## What is being asked
Search the entries for the word "CROSS" and copy each line that has it.

## Provided records
------------------------------------

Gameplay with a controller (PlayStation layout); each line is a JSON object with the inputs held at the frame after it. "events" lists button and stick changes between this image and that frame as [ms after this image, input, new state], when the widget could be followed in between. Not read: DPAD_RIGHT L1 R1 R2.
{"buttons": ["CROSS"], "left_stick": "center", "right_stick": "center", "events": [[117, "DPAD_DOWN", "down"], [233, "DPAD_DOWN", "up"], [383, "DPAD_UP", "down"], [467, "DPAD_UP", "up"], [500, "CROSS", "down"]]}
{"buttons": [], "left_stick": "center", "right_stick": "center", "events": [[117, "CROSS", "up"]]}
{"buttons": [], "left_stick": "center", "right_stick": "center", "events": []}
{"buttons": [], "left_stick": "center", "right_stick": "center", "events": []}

------------------------------------

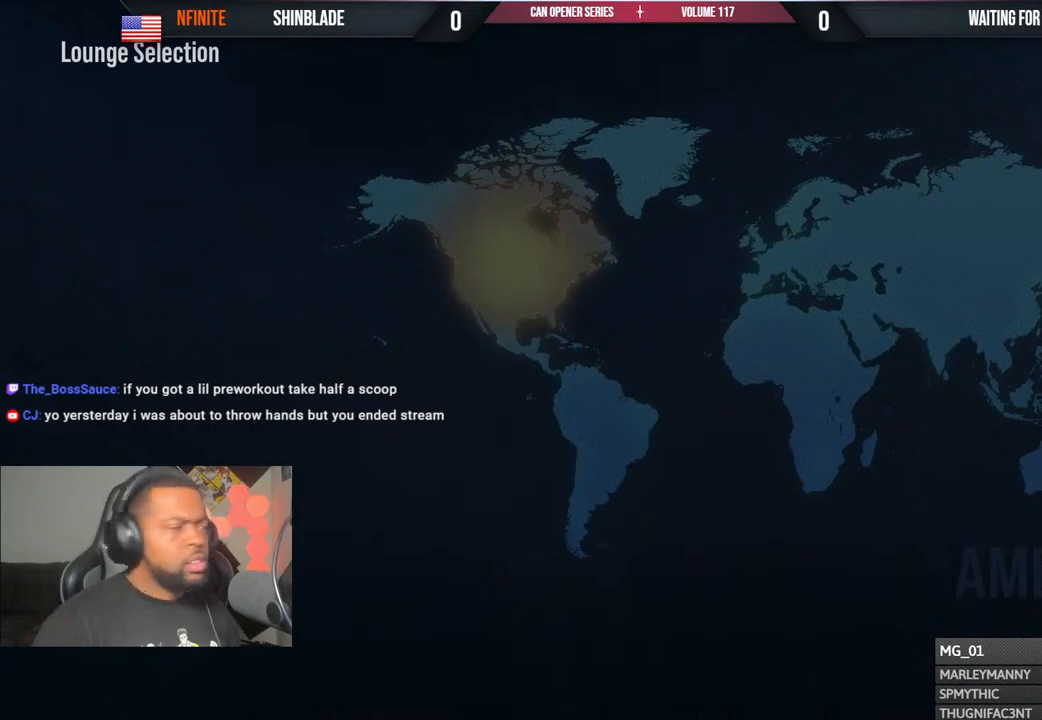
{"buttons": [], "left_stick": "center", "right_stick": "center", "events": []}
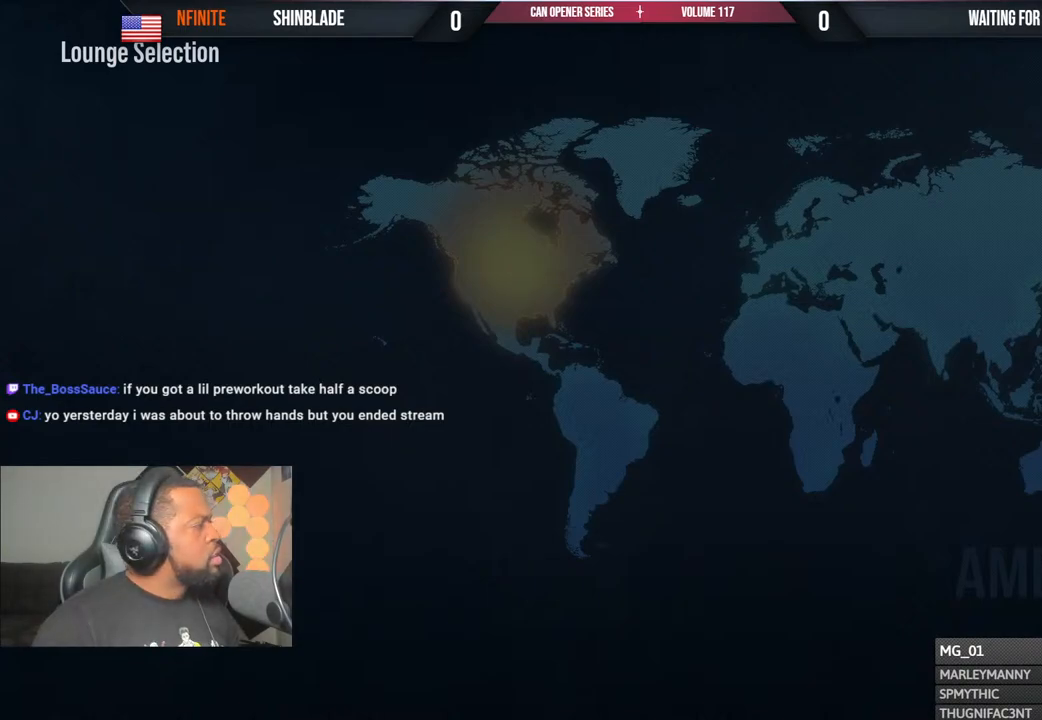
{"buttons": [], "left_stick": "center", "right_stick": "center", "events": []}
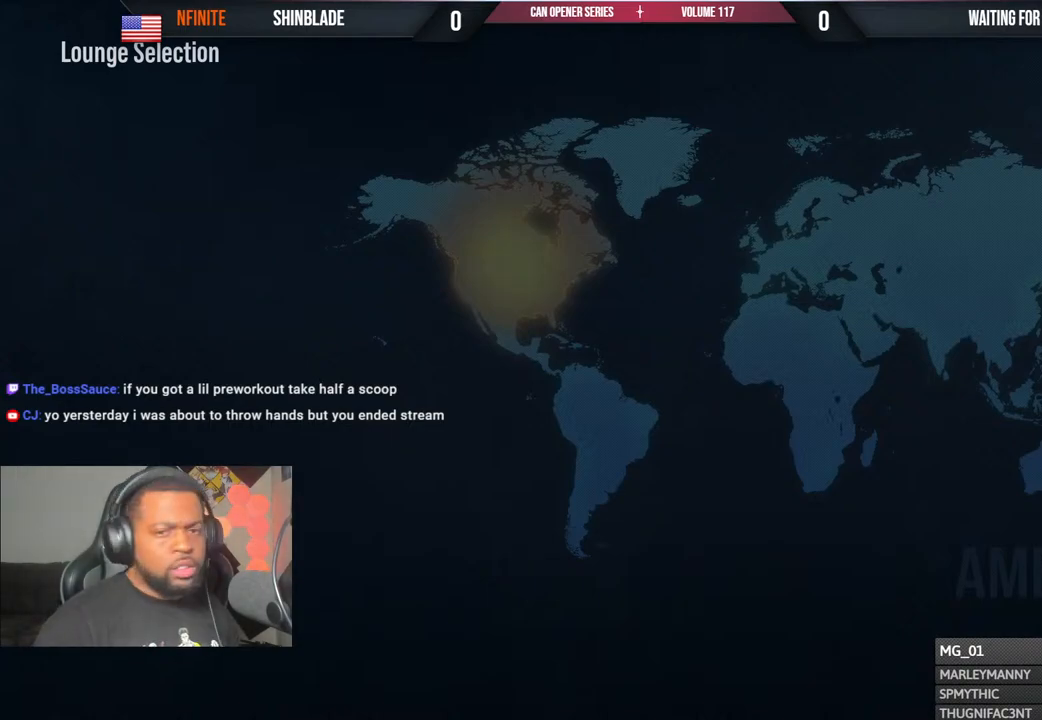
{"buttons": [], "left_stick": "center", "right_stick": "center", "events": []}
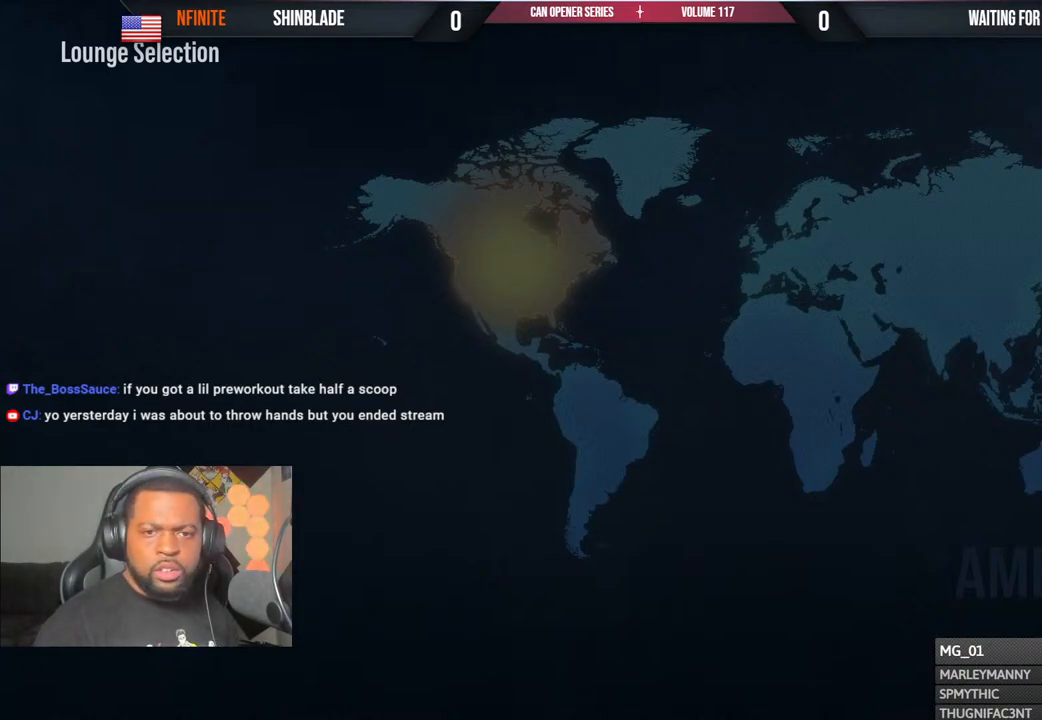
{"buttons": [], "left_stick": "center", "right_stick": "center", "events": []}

------------------------------------

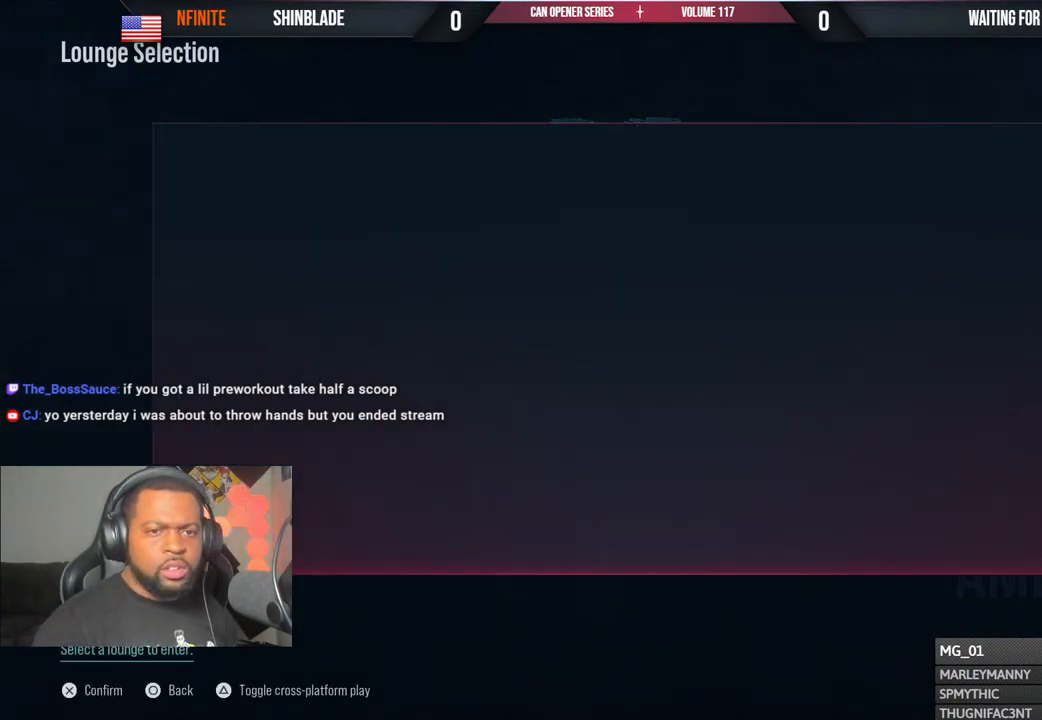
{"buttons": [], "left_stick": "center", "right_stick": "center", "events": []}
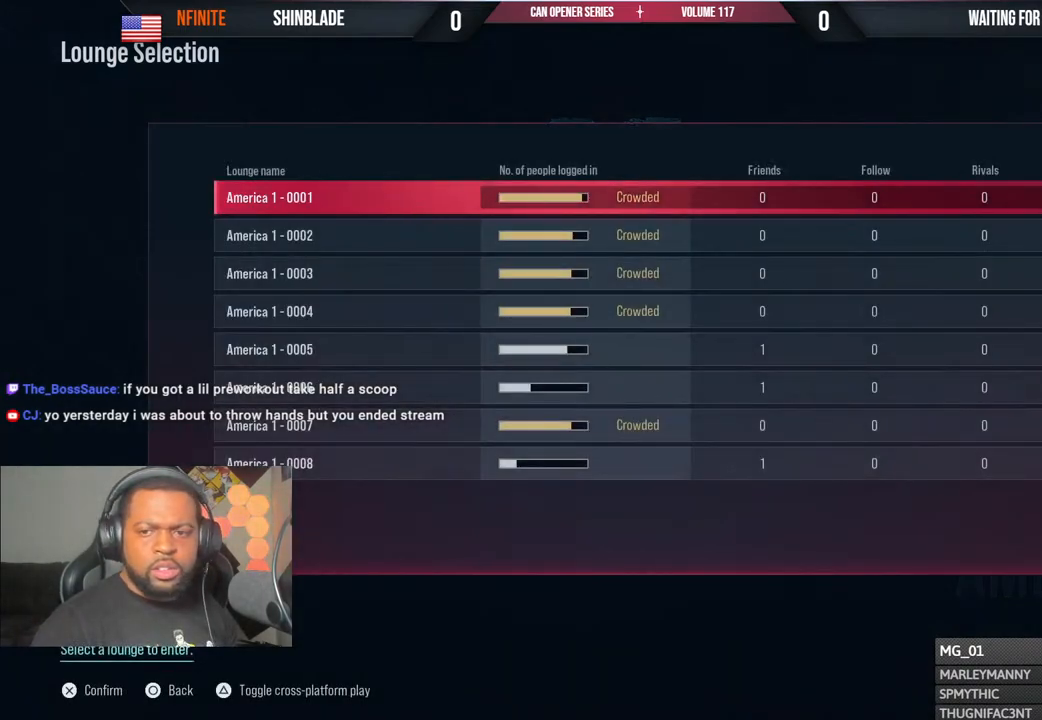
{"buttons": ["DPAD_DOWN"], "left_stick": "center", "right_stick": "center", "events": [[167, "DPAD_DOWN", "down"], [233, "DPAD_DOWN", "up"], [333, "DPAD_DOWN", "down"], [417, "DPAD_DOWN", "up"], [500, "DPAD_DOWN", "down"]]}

------------------------------------

## Written solution
{"buttons": ["CROSS"], "left_stick": "center", "right_stick": "center", "events": [[117, "DPAD_DOWN", "down"], [233, "DPAD_DOWN", "up"], [383, "DPAD_UP", "down"], [467, "DPAD_UP", "up"], [500, "CROSS", "down"]]}
{"buttons": [], "left_stick": "center", "right_stick": "center", "events": [[117, "CROSS", "up"]]}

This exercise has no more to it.